Kate Newton, PHFA’s director of loan servicing, said in an interview that the issue boils down to PHFA trying to comply with regulations from the U.S. Department of Housing and Urban Development, which the agency interprets to state that all modified FHA mortgages must be prioritized as the first lien. Yet that problem is complicated in Philadelphia, Newton said, where municipal liens, such as unpaid gas and water bills, take first position under state law.
“Unless [these municipal liens] do a subordination agreement or they get paid off ... we know our modified mortgage would not be in first position,” Newton said. “... It would be a lot easier for us if we didn’t have to worry about doing all of this, and we don’t want to be in this position, either.”
In an interview, Trauss disagreed with Newton’s interpretation of the HUD guidelines. He also asserted that because municipal liens always must take first position, any kind of mortgage or modification would always take second priority — meaning, he said, there is no reason for PHFA to not modify the loan. “Municipal claims are ahead of any other lien ... modifying a loan does not change that,” he said.
The dispute between these housing advocates and PHFA underscores how the mortgage landscape has changed since the housing crash during the Great Recession. Newton said PHFA wants to be careful in following HUD’s guidelines. “It’s probably one of the things that kept us out of the spotlight during the subprime crisis because we do things by the book,” Newton said.
The loans in dispute by both sides are exclusively FHA loans, which tend to be popular with first-time homebuyers and lower- to moderate-income residents. The loans allow homeowners to pay as little as 3.5% of a purchase price for a down payment. All FHA loans are insured by the Federal Housing Administration, allowing lenders to recover losses if a homeowner defaults.

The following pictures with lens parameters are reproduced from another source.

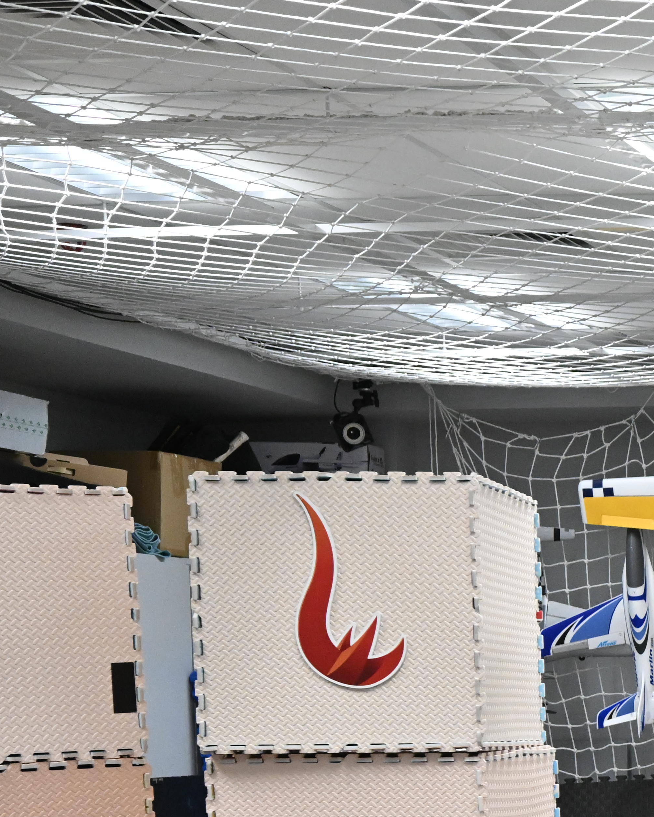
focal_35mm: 93
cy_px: 884
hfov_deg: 14.0
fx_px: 2250
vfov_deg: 19.8
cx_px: 1301
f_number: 5
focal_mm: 30
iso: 3200
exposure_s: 1/200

In general, both sides agree, PHFA likely has a greater number of FHA loans than other lenders locally. Nearly half of the agency’s portfolio is FHA loans, Newton said.
In the last two years, she said, PHFA has agreed to permanently modify more than 500 loans in Philadelphia. It was not clear how many of those loans also had liens. A spokesperson for PHFA said the agency also now provides homeowners seeking modifications up to $1,500 in the form of a loan to use toward satisfying their liens.